The P48 million, representing no less than 50% give or take of the original budget, must have been overlooked! But what would happen if the application to the government (was there one?) for this additional P48 million had been refused? What then would have been the fate of those very valuable cattle and who then would be their owner? Milk Afric, I assume. And very nice too. But then Milk Afric had the government over a barrel, didn’t it?  Refuse to provide the cash and the project was doomed.

Mind you I am not at all convinced that there ever was a project. Such information as has been provided in the last three years has been patchy and contradictory.  Nobody, it seems, has been able to tell the truth – possibly because no one involved has ever known what this might be.

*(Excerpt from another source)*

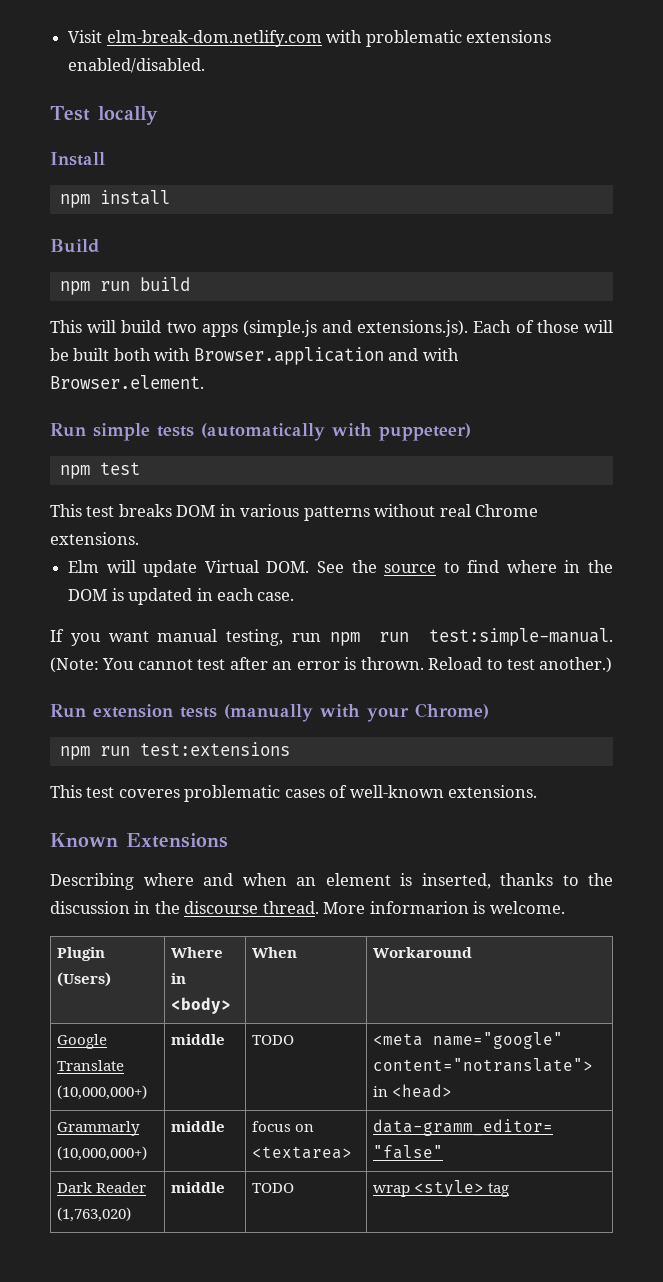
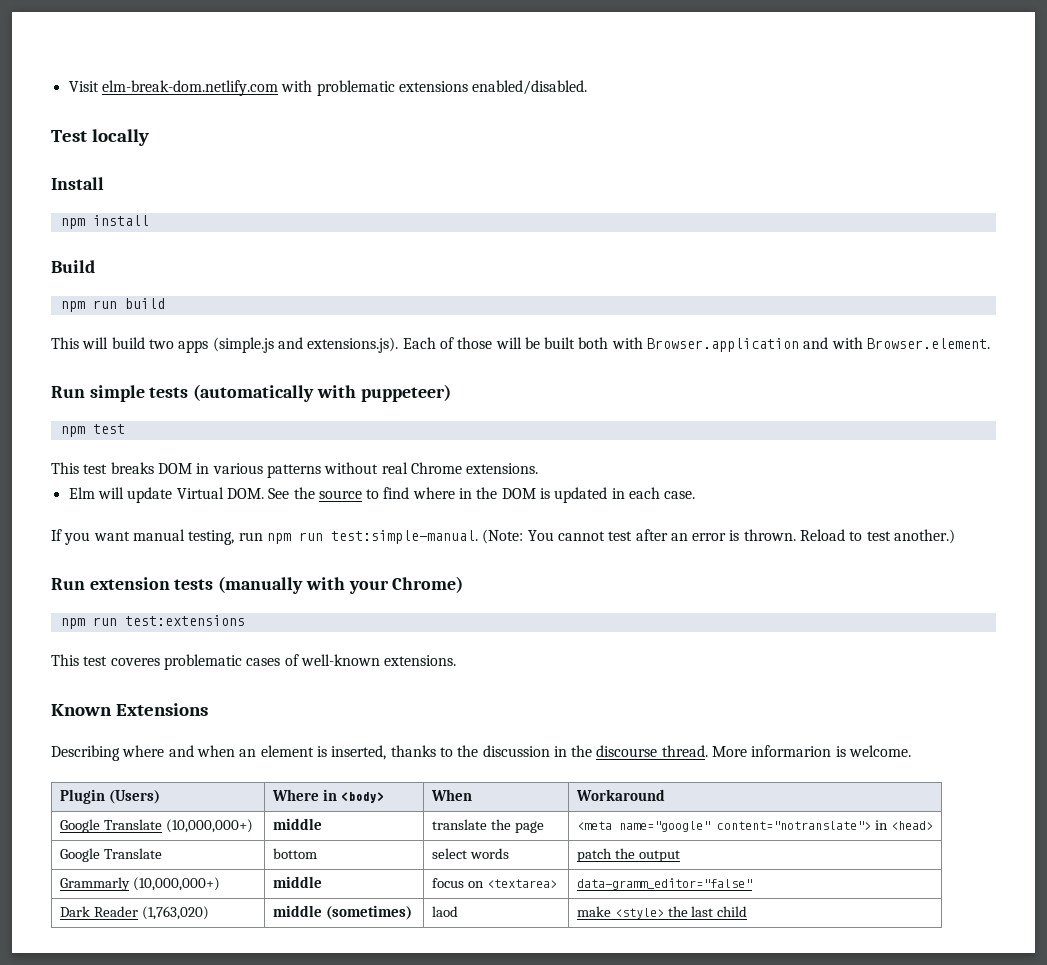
[252,1035,295,1045] TODO -> [431,819,544,833] translate the page
(453, 1091) none -> [59,848,162,862] [272,848,317,859] [431,848,509,859] [576,848,680,862] // Google Translate | bottom | select words | patch the output
[252,1183,295,1193] [373,1180,510,1197] | TODO | wrap <style> tag -> [325,905,412,920] [431,906,458,917] [576,906,748,919] (sometimes) | laod | make <style> the last child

But if it was ever believed that this project could be viable this P48 million does mean that the government will be subsiding it until the end of time. But let me shift to Milk Afric’s companion project, the envisaged Leather Park.   If we have known little about the former, we know absolutely nothing about the latter even though, according to Hon. Kebonang , ‘we are still engaging international technical partners’.  Engaging them on what? Exactly what does this project comprise? Or are those technical partners expected to fill in the blanks! Leather projects consume vast quantities of water so why would the government have chosen to locate it in a place which has long standing water supply problems? The BMC, of course.

But then might it not have been wiser to take the project to the water than to do everything the other way around. At vast cost, of course.  But then those costs would be much reduced were a decision to be made to shift the project from Lobatse to Phikwe where it would have a much better chance of bearing fruit.

But what is a Leather Park? I personally have never heard of a project of this kind. But then perhaps they may be dotted all over the place and I have never noticed.

But will this be another of that kind which sends people to Florida for training but then has no clue how many were sent, their names and hat happened to them on their return.  Lobatse is indeed seeing marvels.